Every line of the data below must be output exactly, with images left out.
Content starts
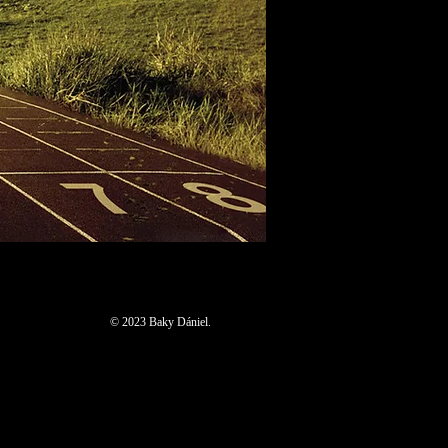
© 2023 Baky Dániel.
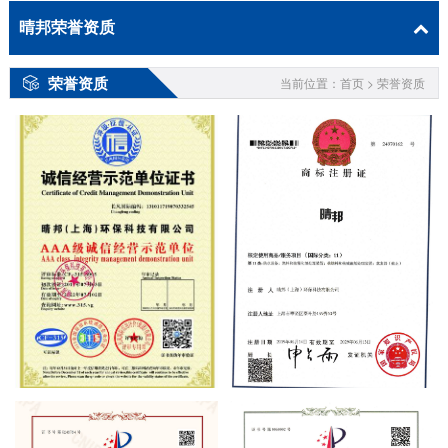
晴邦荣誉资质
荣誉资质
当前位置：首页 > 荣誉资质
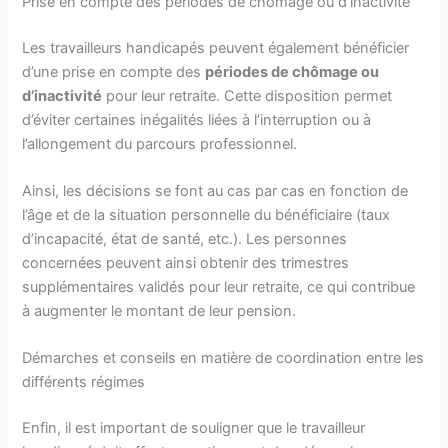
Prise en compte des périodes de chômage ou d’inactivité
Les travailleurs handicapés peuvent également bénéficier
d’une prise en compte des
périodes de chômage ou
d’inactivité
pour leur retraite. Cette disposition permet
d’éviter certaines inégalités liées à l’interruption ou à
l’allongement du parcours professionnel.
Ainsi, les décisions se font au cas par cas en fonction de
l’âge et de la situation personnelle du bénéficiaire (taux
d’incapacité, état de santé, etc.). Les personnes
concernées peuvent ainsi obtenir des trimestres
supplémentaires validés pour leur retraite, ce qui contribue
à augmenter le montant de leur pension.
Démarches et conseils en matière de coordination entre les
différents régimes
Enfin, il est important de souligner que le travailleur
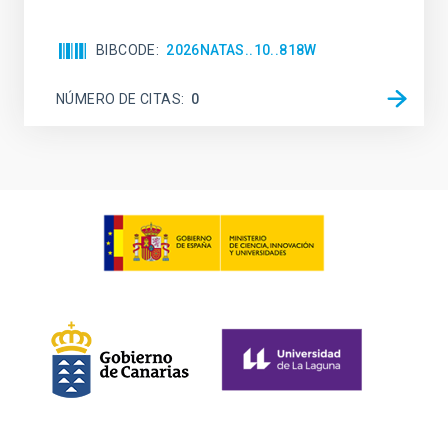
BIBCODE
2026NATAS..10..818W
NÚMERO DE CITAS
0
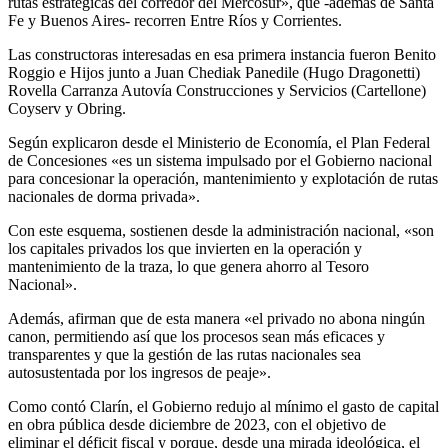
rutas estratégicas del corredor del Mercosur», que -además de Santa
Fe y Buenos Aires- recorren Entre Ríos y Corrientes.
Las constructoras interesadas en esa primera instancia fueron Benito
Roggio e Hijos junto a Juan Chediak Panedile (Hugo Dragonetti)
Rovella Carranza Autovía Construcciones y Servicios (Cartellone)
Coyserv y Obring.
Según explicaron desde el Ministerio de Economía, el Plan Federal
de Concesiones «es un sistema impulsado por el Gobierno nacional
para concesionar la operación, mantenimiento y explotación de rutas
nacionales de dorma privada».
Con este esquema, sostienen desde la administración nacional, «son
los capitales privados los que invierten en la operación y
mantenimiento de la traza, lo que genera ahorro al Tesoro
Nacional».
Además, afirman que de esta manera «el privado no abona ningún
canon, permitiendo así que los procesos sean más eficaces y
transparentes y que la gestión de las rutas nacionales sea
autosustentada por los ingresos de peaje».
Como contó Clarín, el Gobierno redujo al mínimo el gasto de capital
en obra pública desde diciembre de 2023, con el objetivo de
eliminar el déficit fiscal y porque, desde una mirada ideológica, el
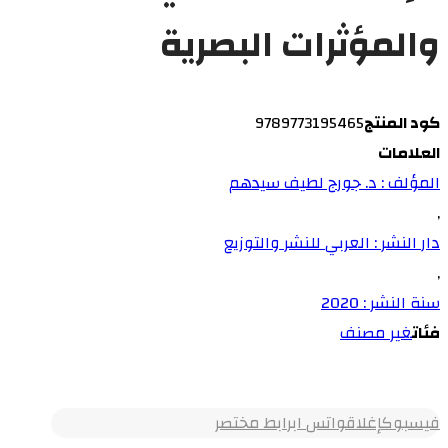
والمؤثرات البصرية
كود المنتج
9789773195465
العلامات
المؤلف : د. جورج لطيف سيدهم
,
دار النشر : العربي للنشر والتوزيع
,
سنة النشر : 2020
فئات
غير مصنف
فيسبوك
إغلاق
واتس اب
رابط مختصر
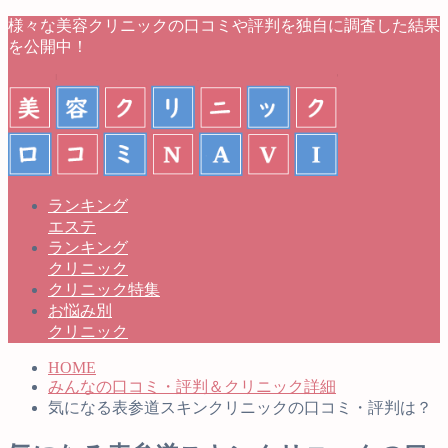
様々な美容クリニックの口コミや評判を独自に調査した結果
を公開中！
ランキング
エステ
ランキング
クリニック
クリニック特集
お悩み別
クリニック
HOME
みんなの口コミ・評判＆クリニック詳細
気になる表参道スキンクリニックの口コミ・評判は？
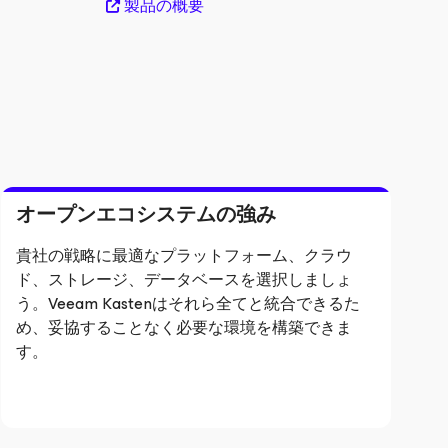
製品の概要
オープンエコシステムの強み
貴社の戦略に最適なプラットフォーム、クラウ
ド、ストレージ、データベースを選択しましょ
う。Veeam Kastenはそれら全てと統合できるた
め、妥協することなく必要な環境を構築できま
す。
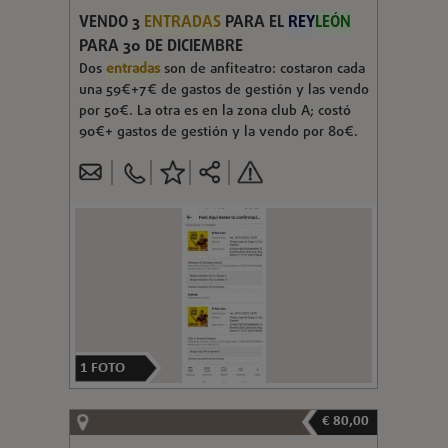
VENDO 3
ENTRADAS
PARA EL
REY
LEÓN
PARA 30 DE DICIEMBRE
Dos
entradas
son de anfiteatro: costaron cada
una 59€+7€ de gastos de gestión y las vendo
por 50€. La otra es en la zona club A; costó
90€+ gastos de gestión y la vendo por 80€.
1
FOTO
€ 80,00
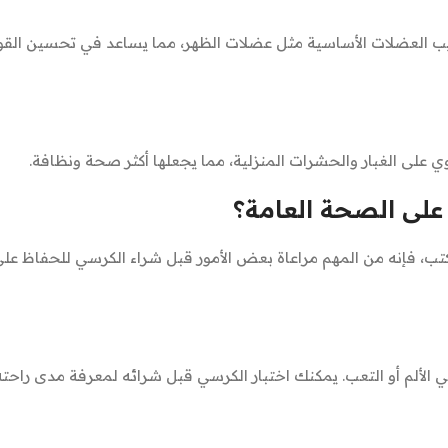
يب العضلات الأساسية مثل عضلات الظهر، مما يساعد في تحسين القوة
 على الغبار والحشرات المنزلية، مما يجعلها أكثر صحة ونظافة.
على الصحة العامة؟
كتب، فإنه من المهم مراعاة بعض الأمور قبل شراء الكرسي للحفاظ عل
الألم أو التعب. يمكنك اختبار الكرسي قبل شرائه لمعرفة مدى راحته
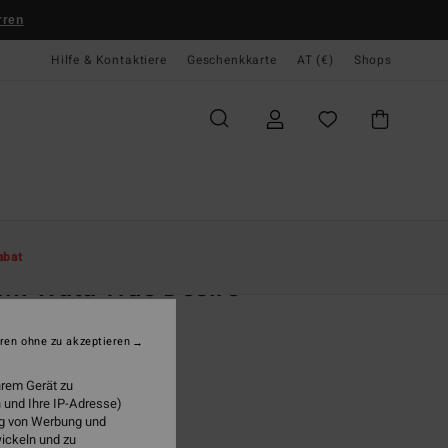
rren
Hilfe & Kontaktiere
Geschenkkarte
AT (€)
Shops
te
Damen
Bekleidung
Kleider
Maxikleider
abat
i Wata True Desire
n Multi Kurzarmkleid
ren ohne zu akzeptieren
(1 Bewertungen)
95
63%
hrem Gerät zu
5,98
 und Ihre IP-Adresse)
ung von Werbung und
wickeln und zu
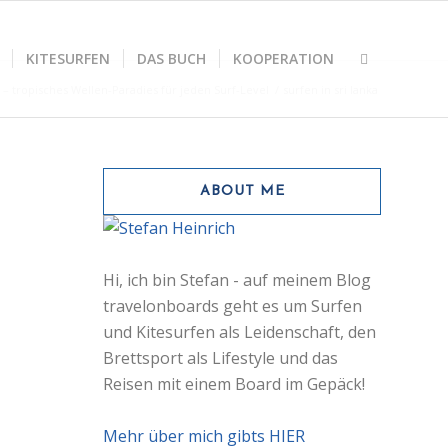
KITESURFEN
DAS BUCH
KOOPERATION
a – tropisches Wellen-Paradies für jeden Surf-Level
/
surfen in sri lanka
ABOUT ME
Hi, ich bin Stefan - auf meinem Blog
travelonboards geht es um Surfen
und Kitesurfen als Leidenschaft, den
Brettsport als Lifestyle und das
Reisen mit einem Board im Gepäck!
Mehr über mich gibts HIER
Content ends
**Answer to this problem**
© 2023 Baky Dániel.
晴邦荣誉资质
荣誉资质
当前位置：首页 > 荣誉资质
Prise en compte des périodes de chômage ou d’inactivité
Les travailleurs handicapés peuvent également bénéficier
d’une prise en compte des
périodes de chômage ou
d’inactivité
pour leur retraite. Cette disposition permet
d’éviter certaines inégalités liées à l’interruption ou à
l’allongement du parcours professionnel.
Ainsi, les décisions se font au cas par cas en fonction de
l’âge et de la situation personnelle du bénéficiaire (taux
d’incapacité, état de santé, etc.). Les personnes
concernées peuvent ainsi obtenir des trimestres
supplémentaires validés pour leur retraite, ce qui contribue
à augmenter le montant de leur pension.
Démarches et conseils en matière de coordination entre les
différents régimes
Enfin, il est important de souligner que le travailleur
BIBCODE
2026NATAS..10..818W
NÚMERO DE CITAS
0
rutas estratégicas del corredor del Mercosur», que -además de Santa
Fe y Buenos Aires- recorren Entre Ríos y Corrientes.
Las constructoras interesadas en esa primera instancia fueron Benito
Roggio e Hijos junto a Juan Chediak Panedile (Hugo Dragonetti)
Rovella Carranza Autovía Construcciones y Servicios (Cartellone)
Coyserv y Obring.
Según explicaron desde el Ministerio de Economía, el Plan Federal
de Concesiones «es un sistema impulsado por el Gobierno nacional
para concesionar la operación, mantenimiento y explotación de rutas
nacionales de dorma privada».
Con este esquema, sostienen desde la administración nacional, «son
los capitales privados los que invierten en la operación y
mantenimiento de la traza, lo que genera ahorro al Tesoro
Nacional».
Además, afirman que de esta manera «el privado no abona ningún
canon, permitiendo así que los procesos sean más eficaces y
transparentes y que la gestión de las rutas nacionales sea
autosustentada por los ingresos de peaje».
Como contó Clarín, el Gobierno redujo al mínimo el gasto de capital
en obra pública desde diciembre de 2023, con el objetivo de
eliminar el déficit fiscal y porque, desde una mirada ideológica, el
والمؤثرات البصرية
كود المنتج
9789773195465
العلامات
المؤلف : د. جورج لطيف سيدهم
,
دار النشر : العربي للنشر والتوزيع
,
سنة النشر : 2020
فئات
غير مصنف
فيسبوك
إغلاق
واتس اب
رابط مختصر
様々な美容クリニックの口コミや評判を独自に調査した結果
を公開中！
ランキング
エステ
ランキング
クリニック
クリニック特集
お悩み別
クリニック
HOME
みんなの口コミ・評判＆クリニック詳細
気になる表参道スキンクリニックの口コミ・評判は？
製品の概要
オープンエコシステムの強み
貴社の戦略に最適なプラットフォーム、クラウ
ド、ストレージ、データベースを選択しましょ
う。Veeam Kastenはそれら全てと統合できるた
め、妥協することなく必要な環境を構築できま
す。
VENDO 3
ENTRADAS
PARA EL
REY
LEÓN
PARA 30 DE DICIEMBRE
Dos
entradas
son de anfiteatro: costaron cada
una 59€+7€ de gastos de gestión y las vendo
por 50€. La otra es en la zona club A; costó
90€+ gastos de gestión y la vendo por 80€.
1
FOTO
€ 80,00
يب العضلات الأساسية مثل عضلات الظهر، مما يساعد في تحسين القوة
 على الغبار والحشرات المنزلية، مما يجعلها أكثر صحة ونظافة.
على الصحة العامة؟
كتب، فإنه من المهم مراعاة بعض الأمور قبل شراء الكرسي للحفاظ عل
الألم أو التعب. يمكنك اختبار الكرسي قبل شرائه لمعرفة مدى راحته
rren
Hilfe & Kontaktiere
Geschenkkarte
AT (€)
Shops
te
Damen
Bekleidung
Kleider
Maxikleider
abat
i Wata True Desire
n Multi Kurzarmkleid
ren ohne zu akzeptieren
(1 Bewertungen)
95
63%
hrem Gerät zu
5,98
 und Ihre IP-Adresse)
ung von Werbung und
wickeln und zu
KITESURFEN
DAS BUCH
KOOPERATION
a – tropisches Wellen-Paradies für jeden Surf-Level
/
surfen in sri lanka
ABOUT ME
Hi, ich bin Stefan - auf meinem Blog
travelonboards geht es um Surfen
und Kitesurfen als Leidenschaft, den
Brettsport als Lifestyle und das
Reisen mit einem Board im Gepäck!
Mehr über mich gibts HIER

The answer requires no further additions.